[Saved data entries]

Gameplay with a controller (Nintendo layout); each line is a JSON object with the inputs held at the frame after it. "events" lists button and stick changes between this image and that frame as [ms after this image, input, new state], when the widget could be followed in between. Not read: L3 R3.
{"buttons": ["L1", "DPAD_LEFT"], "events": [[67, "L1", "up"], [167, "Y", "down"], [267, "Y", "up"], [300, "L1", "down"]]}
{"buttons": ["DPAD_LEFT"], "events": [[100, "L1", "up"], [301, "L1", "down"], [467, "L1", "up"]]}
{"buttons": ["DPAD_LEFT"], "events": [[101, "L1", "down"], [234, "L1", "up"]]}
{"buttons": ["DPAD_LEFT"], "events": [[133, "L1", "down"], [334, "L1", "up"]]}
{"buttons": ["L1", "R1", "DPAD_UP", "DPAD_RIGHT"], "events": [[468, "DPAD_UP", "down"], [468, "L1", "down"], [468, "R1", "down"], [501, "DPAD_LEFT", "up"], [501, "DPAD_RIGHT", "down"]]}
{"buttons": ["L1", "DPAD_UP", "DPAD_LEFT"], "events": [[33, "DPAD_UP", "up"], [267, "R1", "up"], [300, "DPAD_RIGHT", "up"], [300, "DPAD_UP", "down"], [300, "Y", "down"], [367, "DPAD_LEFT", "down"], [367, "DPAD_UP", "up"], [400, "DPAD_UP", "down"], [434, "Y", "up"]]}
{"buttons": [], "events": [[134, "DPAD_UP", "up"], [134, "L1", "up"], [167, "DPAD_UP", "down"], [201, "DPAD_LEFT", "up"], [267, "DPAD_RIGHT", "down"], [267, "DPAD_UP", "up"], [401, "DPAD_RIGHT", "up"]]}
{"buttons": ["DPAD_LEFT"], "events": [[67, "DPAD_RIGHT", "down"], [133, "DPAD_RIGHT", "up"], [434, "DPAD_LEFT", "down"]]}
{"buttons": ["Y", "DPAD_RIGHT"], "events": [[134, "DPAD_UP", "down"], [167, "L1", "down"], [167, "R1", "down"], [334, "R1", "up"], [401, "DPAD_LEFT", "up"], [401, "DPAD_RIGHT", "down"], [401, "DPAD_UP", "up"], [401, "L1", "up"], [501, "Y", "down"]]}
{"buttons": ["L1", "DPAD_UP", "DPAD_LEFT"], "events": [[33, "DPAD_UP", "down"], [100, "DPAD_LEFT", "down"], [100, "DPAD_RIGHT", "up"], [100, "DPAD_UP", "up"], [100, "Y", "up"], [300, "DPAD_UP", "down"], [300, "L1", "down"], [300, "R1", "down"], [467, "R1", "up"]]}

What you have to do: Please reproduce the records above in their entirety, exactly as given.

Task answer:
Gameplay with a controller (Nintendo layout); each line is a JSON object with the inputs held at the frame after it. "events" lists button and stick changes between this image and that frame as [ms after this image, input, new state], when the widget could be followed in between. Not read: L3 R3.
{"buttons": ["L1", "DPAD_LEFT"], "events": [[67, "L1", "up"], [167, "Y", "down"], [267, "Y", "up"], [300, "L1", "down"]]}
{"buttons": ["DPAD_LEFT"], "events": [[100, "L1", "up"], [301, "L1", "down"], [467, "L1", "up"]]}
{"buttons": ["DPAD_LEFT"], "events": [[101, "L1", "down"], [234, "L1", "up"]]}
{"buttons": ["DPAD_LEFT"], "events": [[133, "L1", "down"], [334, "L1", "up"]]}
{"buttons": ["L1", "R1", "DPAD_UP", "DPAD_RIGHT"], "events": [[468, "DPAD_UP", "down"], [468, "L1", "down"], [468, "R1", "down"], [501, "DPAD_LEFT", "up"], [501, "DPAD_RIGHT", "down"]]}
{"buttons": ["L1", "DPAD_UP", "DPAD_LEFT"], "events": [[33, "DPAD_UP", "up"], [267, "R1", "up"], [300, "DPAD_RIGHT", "up"], [300, "DPAD_UP", "down"], [300, "Y", "down"], [367, "DPAD_LEFT", "down"], [367, "DPAD_UP", "up"], [400, "DPAD_UP", "down"], [434, "Y", "up"]]}
{"buttons": [], "events": [[134, "DPAD_UP", "up"], [134, "L1", "up"], [167, "DPAD_UP", "down"], [201, "DPAD_LEFT", "up"], [267, "DPAD_RIGHT", "down"], [267, "DPAD_UP", "up"], [401, "DPAD_RIGHT", "up"]]}
{"buttons": ["DPAD_LEFT"], "events": [[67, "DPAD_RIGHT", "down"], [133, "DPAD_RIGHT", "up"], [434, "DPAD_LEFT", "down"]]}
{"buttons": ["Y", "DPAD_RIGHT"], "events": [[134, "DPAD_UP", "down"], [167, "L1", "down"], [167, "R1", "down"], [334, "R1", "up"], [401, "DPAD_LEFT", "up"], [401, "DPAD_RIGHT", "down"], [401, "DPAD_UP", "up"], [401, "L1", "up"], [501, "Y", "down"]]}
{"buttons": ["L1", "DPAD_UP", "DPAD_LEFT"], "events": [[33, "DPAD_UP", "down"], [100, "DPAD_LEFT", "down"], [100, "DPAD_RIGHT", "up"], [100, "DPAD_UP", "up"], [100, "Y", "up"], [300, "DPAD_UP", "down"], [300, "L1", "down"], [300, "R1", "down"], [467, "R1", "up"]]}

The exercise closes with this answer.